• _TASK TO CARRY OUT_:
Please reproduce everything in the listing below from the line containing "При укусах людей" down to the line containing "наблюдением специалистов в течение 10 дней.", swapping "специалистов" for "ветеринаров" and leaving the rest untouched.

Top of EXTRACTED INFORMATION

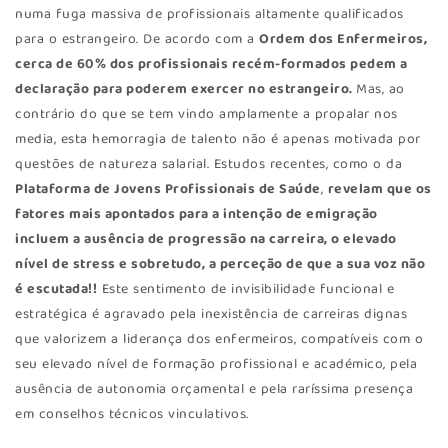
numa fuga massiva de profissionais altamente qualificados
para o estrangeiro. De acordo com a
Ordem dos Enfermeiros,
cerca de 60% dos profissionais recém-formados pedem a
declaração para poderem exercer no estrangeiro.
Mas, ao
contrário do que se tem vindo amplamente a propalar nos
media, esta hemorragia de talento não é apenas motivada por
questões de natureza salarial. Estudos recentes, como o da
Plataforma de Jovens Profissionais de Saúde
,
revelam que os
fatores mais apontados para a intenção de emigração
incluem a ausência de progressão na carreira, o elevado
nível de stress e sobretudo, a perceção de que a sua voz não
é escutada!!
Este sentimento de invisibilidade funcional e
estratégica é agravado pela inexistência de carreiras dignas
que valorizem a liderança dos enfermeiros, compatíveis com o
seu elevado nível de formação profissional e académico, pela
ausência de autonomia orçamental e pela raríssima presença
em conselhos técnicos vinculativos.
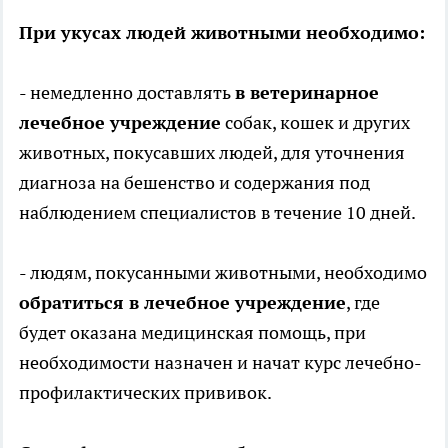
При укусах людей животными необходимо:
- немедленно доставлять
в ветеринарное
лечебное учреждение
собак, кошек и других
животных, покусавших людей, для уточнения
диагноза на бешенство и содержания под
наблюдением специалистов в течение 10 дней.
- людям, покусанными животными, необходимо
обратиться в лечебное учреждение
, где
будет оказана медицинская помощь, при
необходимости назначен и начат курс лечебно-
профилактических прививок.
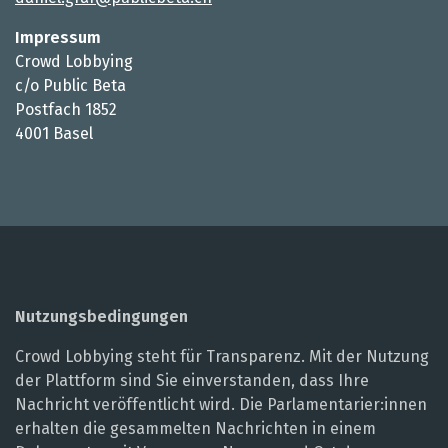
Impressum
Crowd Lobbying
c/o Public Beta
Postfach 1852
4001 Basel
Nutzungsbedingungen
Crowd Lobbying steht für Transparenz. Mit der Nutzung
der Plattform sind Sie einverstanden, dass Ihre
Nachricht veröffentlicht wird. Die Parlamentarier:innen
erhalten die gesammelten Nachrichten in einem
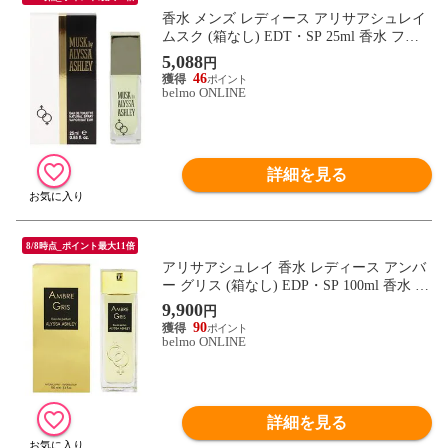
香水 メンズ レディース アリサアシュレイ
ムスク (箱なし) EDT・SP 25ml 香水 フレ
グランス MUSK BY ALYSSA ASHLEY 新
5,088
円
品 未使用
46
belmo ONLINE
詳細を見る
8/8時点_ポイント最大11倍
アリサアシュレイ 香水 レディース アンバ
ー グリス (箱なし) EDP・SP 100ml 香水 フ
レグランス AMBRE GRIS ALYSSA ASHLE
9,900
円
Y 新品 未使用
90
belmo ONLINE
詳細を見る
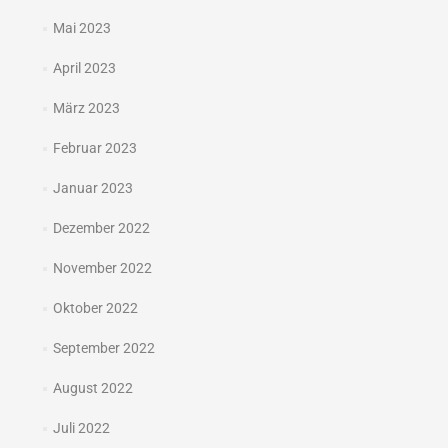
Mai 2023
April 2023
März 2023
Februar 2023
Januar 2023
Dezember 2022
November 2022
Oktober 2022
September 2022
August 2022
Juli 2022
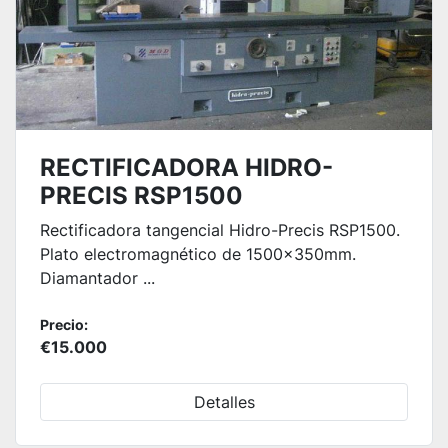
RECTIFICADORA HIDRO-
PRECIS RSP1500
Rectificadora tangencial Hidro-Precis RSP1500.
Plato electromagnético de 1500x350mm.
Diamantador ...
Precio:
€15.000
Detalles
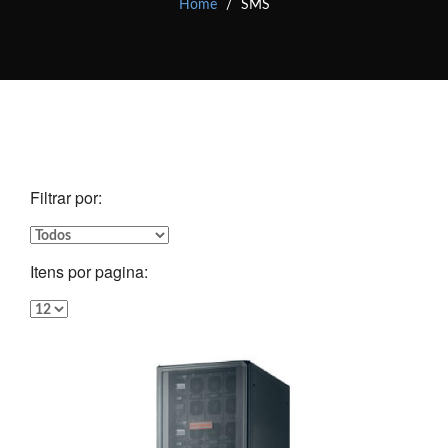
Home
SMS
Filtrar por:
Itens por pagina:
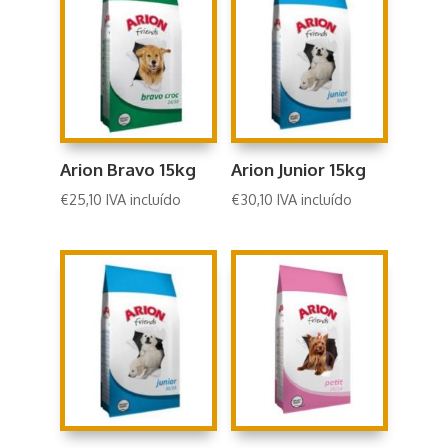
Arion Bravo 15kg
Arion Junior 15kg
€
25,10
IVA incluído
€
30,10
IVA incluído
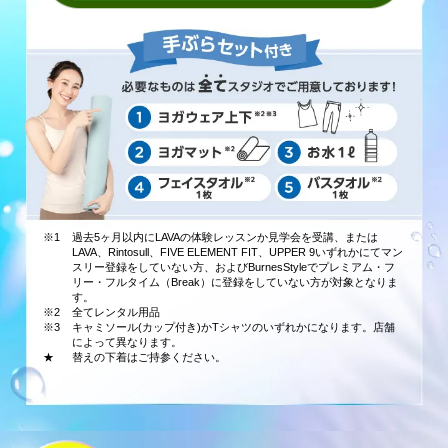
※1
過去5ヶ月以内にLAVAの体験レッスンか見学会を受講、または
LAVA、Rintosull、FIVE ELEMENT FIT、UPPER 9いずれかにてマン
スリー登録をしていない方、およびBurnesStyleでプレミアム・フ
リー・フルタイム（Break）に登録をしていない方が対象となりま
す。
※2
全てレンタル用品
※3
キャミソール(カップ付き)かTシャツのいずれかになります。店舗
によって異なります。
★
替えの下着はご持参ください。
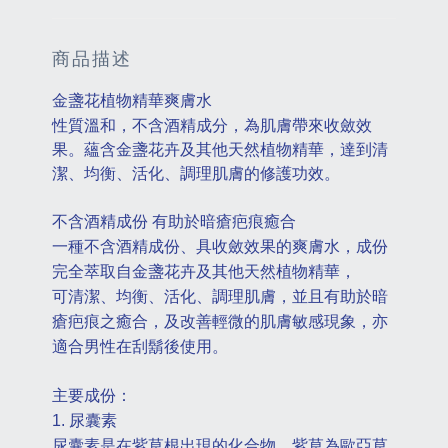
商品描述
金盞花植物精華爽膚水
性質溫和，不含酒精成分，為肌膚帶來收斂效
果。蘊含金盞花卉及其他天然植物精華，達到清
潔、均衡、活化、調理肌膚的修護功效。
不含酒精成份 有助於暗瘡疤痕癒合
一種不含酒精成份、具收斂效果的爽膚水，成份
完全萃取自金盞花卉及其他天然植物精華，
可清潔、均衡、活化、調理肌膚，並且有助於暗
瘡疤痕之癒合，及改善輕微的肌膚敏感現象，亦
適合男性在刮鬍後使用。
主要成份：
1. 尿囊素
尿囊素是在紫草根出現的化合物。紫草為歐亞草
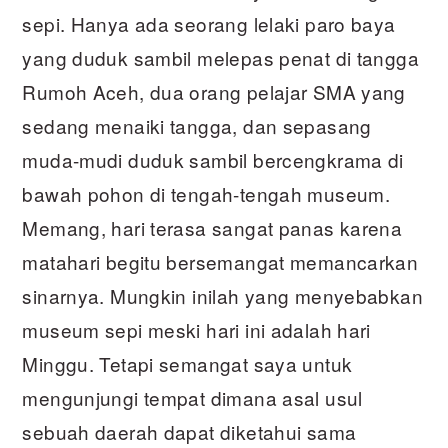
sepi. Hanya ada seorang lelaki paro baya
yang duduk sambil melepas penat di tangga
Rumoh Aceh, dua orang pelajar SMA yang
sedang menaiki tangga, dan sepasang
muda-mudi duduk sambil bercengkrama di
bawah pohon di tengah-tengah museum.
Memang, hari terasa sangat panas karena
matahari begitu bersemangat memancarkan
sinarnya. Mungkin inilah yang menyebabkan
museum sepi meski hari ini adalah hari
Minggu. Tetapi semangat saya untuk
mengunjungi tempat dimana asal usul
sebuah daerah dapat diketahui sama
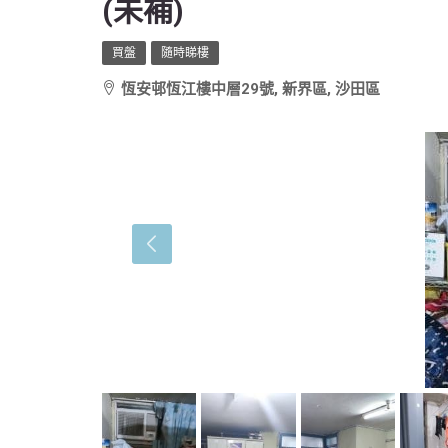
(未補)
買盤
隨時睇樓
恆安邨恆江樓中層29號, 新界區, 沙田區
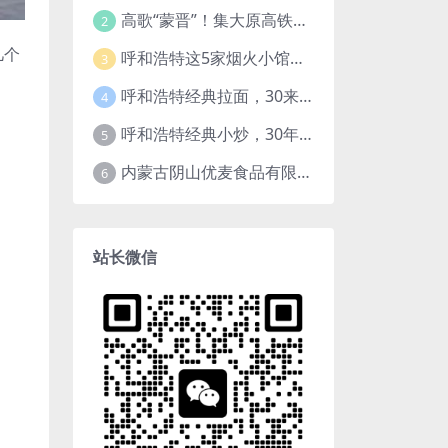
高歌“蒙晋”！集大原高铁开通运营
2
几个
呼和浩特这5家烟火小馆，都在一个小区，小区越老，小店“越破”，越有味道
3
呼和浩特经典拉面，30来年老店，一餐一面，舒服！
4
呼和浩特经典小炒，30年小馆，鱼香肉丝，过油肉土豆片，干炸里脊，全了！
5
内蒙古阴山优麦食品有限公司
6
站长微信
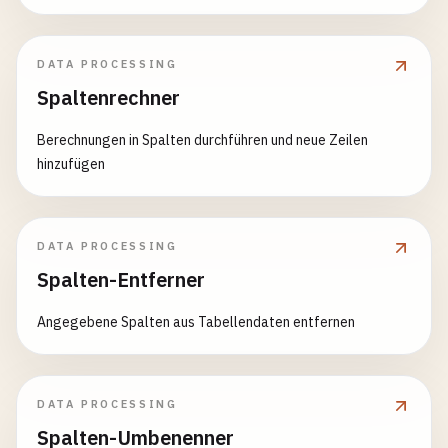
DATA PROCESSING
Spaltenrechner
Berechnungen in Spalten durchführen und neue Zeilen
hinzufügen
DATA PROCESSING
Spalten-Entferner
Angegebene Spalten aus Tabellendaten entfernen
DATA PROCESSING
Spalten-Umbenenner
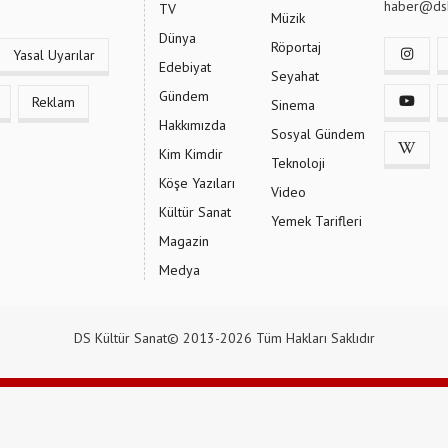
haber@dsk
TV
Müzik
Dünya
Röportaj
Yasal Uyarılar
Edebiyat
Seyahat
Gündem
Reklam
Sinema
Hakkımızda
Sosyal Gündem
Kim Kimdir
Teknoloji
Köşe Yazıları
Video
Kültür Sanat
Yemek Tarifleri
Magazin
Medya
DS Kültür Sanat© 2013-2026 Tüm Hakları Saklıdır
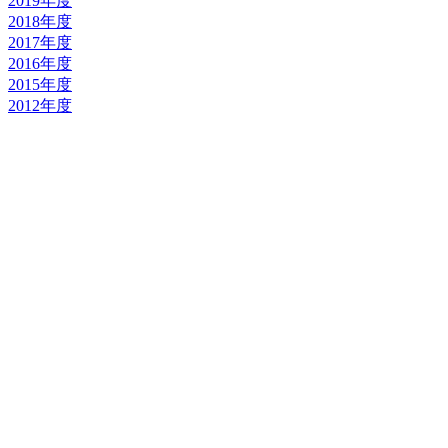
2019年度
2018年度
2017年度
2016年度
2015年度
2012年度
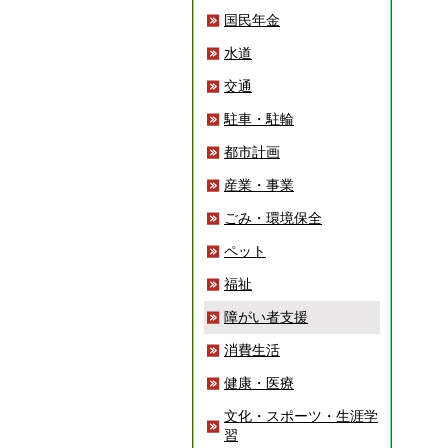
国民年金
水道
交通
駐車・駐輪
都市計画
産業・事業
ごみ・環境保全
ペット
福祉
障がい者支援
消費生活
健康・医療
文化・スポーツ・生涯学
習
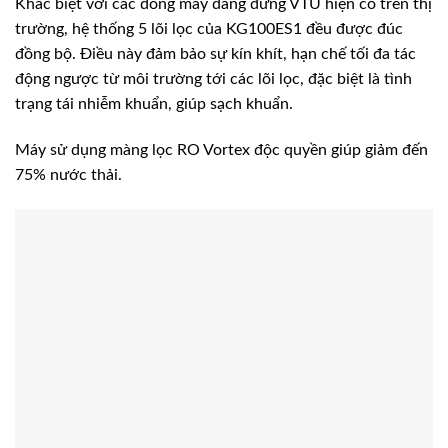
Khác biệt với các dòng máy dáng đứng VTU hiện có trên thị
trường, hệ thống 5 lõi lọc của KG100ES1 đều được đúc
đồng bộ. Điều này đảm bảo sự kín khít, hạn chế tối đa tác
động ngược từ môi trường tới các lõi lọc, đặc biệt là tình
trạng tái nhiễm khuẩn, giúp sạch khuẩn.
Máy sử dụng màng lọc RO Vortex độc quyền giúp giảm đến
75% nước thải.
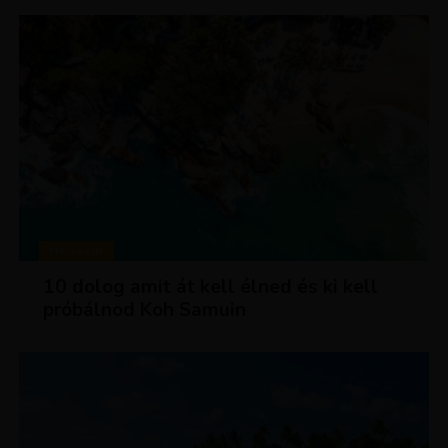
MAGAZIN
10 dolog amit át kell élned és ki kell
próbálnod Koh Samuin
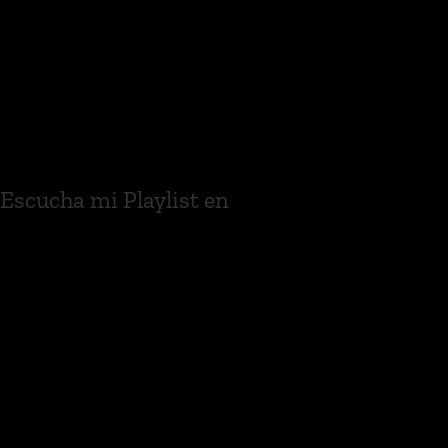
Escucha mi Playlist en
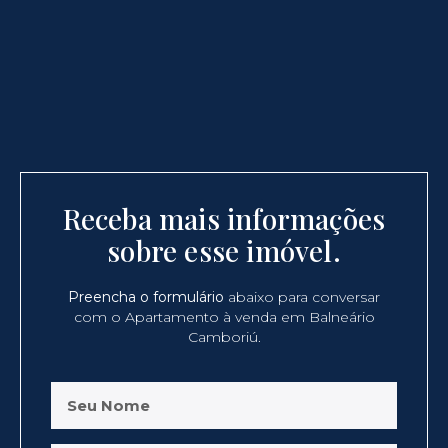
Receba mais informações
sobre esse imóvel.
Preencha o formulário
abaixo para conversar
com o Apartamento à venda em Balneário
Camboriú.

Bottom of EXTRACTED INFORMATION

• _ANSWER SPACE_:
При укусах людей животными необходимо:
- немедленно доставлять
в ветеринарное
лечебное учреждение
собак, кошек и других
животных, покусавших людей, для уточнения
диагноза на бешенство и содержания под
наблюдением ветеринаров в течение 10 дней.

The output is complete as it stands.